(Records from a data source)
┌──

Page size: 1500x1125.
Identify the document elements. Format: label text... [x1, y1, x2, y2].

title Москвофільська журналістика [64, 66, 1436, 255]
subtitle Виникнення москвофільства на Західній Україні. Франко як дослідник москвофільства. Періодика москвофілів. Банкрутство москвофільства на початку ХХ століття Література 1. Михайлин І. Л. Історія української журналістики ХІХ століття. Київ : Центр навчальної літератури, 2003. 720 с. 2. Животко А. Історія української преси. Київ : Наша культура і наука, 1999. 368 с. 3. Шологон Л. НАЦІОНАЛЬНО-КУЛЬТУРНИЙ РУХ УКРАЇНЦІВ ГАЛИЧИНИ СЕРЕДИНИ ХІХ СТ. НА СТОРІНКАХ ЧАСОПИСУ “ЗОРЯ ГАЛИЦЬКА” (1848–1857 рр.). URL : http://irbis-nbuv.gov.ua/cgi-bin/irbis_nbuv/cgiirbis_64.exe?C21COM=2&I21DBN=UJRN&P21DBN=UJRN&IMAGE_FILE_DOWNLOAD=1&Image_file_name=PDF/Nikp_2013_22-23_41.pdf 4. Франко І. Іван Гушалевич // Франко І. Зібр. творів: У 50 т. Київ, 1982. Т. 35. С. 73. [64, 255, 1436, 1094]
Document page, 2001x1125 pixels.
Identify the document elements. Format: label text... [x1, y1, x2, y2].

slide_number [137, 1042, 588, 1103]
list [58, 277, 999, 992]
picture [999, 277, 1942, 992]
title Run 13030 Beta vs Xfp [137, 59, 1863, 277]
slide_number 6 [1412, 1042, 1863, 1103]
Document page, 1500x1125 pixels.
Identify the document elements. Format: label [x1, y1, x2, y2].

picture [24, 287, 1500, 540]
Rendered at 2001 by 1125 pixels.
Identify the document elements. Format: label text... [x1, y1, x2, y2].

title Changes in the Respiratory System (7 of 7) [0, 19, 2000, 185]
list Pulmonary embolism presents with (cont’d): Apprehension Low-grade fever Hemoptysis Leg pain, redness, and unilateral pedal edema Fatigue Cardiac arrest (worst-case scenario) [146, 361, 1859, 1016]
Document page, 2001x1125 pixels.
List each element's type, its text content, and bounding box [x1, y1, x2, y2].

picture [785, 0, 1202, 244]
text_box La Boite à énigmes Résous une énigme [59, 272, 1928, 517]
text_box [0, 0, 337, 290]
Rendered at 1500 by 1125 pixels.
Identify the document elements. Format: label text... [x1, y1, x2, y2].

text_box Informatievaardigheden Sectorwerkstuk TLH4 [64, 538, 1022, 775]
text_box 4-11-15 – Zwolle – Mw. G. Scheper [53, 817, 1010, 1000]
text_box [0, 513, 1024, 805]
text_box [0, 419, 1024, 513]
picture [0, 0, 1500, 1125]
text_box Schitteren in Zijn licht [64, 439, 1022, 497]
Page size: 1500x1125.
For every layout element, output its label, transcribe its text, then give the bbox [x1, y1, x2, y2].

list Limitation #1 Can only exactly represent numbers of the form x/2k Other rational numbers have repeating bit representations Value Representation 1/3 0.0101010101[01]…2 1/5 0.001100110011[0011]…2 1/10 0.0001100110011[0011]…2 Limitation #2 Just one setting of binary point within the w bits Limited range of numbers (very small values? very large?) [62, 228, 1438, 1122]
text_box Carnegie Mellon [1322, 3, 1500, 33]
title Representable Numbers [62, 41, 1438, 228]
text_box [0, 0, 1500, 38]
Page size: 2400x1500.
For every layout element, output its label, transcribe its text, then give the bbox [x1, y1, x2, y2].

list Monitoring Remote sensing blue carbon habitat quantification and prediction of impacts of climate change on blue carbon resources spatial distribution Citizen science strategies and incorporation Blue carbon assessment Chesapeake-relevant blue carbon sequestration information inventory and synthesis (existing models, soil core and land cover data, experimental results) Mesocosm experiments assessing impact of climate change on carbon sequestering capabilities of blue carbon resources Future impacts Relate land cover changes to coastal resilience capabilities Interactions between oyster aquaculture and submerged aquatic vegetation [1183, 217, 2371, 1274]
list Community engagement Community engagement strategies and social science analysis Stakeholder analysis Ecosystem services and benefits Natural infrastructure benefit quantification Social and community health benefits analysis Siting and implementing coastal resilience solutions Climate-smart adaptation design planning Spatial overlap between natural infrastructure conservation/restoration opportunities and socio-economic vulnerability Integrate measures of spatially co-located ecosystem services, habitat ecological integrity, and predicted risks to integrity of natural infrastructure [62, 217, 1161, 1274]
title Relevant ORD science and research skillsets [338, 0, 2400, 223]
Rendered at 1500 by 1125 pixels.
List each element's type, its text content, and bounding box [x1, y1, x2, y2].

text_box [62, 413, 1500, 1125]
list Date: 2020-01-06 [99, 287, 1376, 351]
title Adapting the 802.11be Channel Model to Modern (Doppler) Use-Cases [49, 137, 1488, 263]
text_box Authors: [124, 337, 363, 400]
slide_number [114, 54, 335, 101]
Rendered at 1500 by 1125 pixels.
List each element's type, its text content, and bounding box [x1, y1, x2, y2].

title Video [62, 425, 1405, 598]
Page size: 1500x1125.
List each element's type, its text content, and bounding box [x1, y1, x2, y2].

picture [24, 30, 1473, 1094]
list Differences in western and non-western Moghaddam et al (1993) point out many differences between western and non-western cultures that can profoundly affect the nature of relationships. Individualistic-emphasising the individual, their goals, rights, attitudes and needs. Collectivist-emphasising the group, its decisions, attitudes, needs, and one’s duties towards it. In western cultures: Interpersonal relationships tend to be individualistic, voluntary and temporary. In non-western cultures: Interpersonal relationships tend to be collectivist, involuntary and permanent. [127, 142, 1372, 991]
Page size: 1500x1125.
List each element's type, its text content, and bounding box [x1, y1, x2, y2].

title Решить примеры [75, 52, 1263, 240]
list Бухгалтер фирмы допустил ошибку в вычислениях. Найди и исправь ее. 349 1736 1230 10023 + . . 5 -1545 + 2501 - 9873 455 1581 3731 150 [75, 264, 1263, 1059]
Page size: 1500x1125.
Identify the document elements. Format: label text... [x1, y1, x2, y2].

└──

Set down exactly what runs from the line with "slide_number [114, 54, 335, 101]" to the last line of the data above, including both of those lines and no others.

> RESPONSE AREA:
slide_number [114, 54, 335, 101]
Rendered at 1500 by 1125 pixels.
List each element's type, its text content, and bounding box [x1, y1, x2, y2].

title Video [62, 425, 1405, 598]
Page size: 1500x1125.
List each element's type, its text content, and bounding box [x1, y1, x2, y2].

picture [24, 30, 1473, 1094]
list Differences in western and non-western Moghaddam et al (1993) point out many differences between western and non-western cultures that can profoundly affect the nature of relationships. Individualistic-emphasising the individual, their goals, rights, attitudes and needs. Collectivist-emphasising the group, its decisions, attitudes, needs, and one’s duties towards it. In western cultures: Interpersonal relationships tend to be individualistic, voluntary and temporary. In non-western cultures: Interpersonal relationships tend to be collectivist, involuntary and permanent. [127, 142, 1372, 991]
Page size: 1500x1125.
List each element's type, its text content, and bounding box [x1, y1, x2, y2].

title Решить примеры [75, 52, 1263, 240]
list Бухгалтер фирмы допустил ошибку в вычислениях. Найди и исправь ее. 349 1736 1230 10023 + . . 5 -1545 + 2501 - 9873 455 1581 3731 150 [75, 264, 1263, 1059]
Page size: 1500x1125.
Identify the document elements. Format: label text... [x1, y1, x2, y2].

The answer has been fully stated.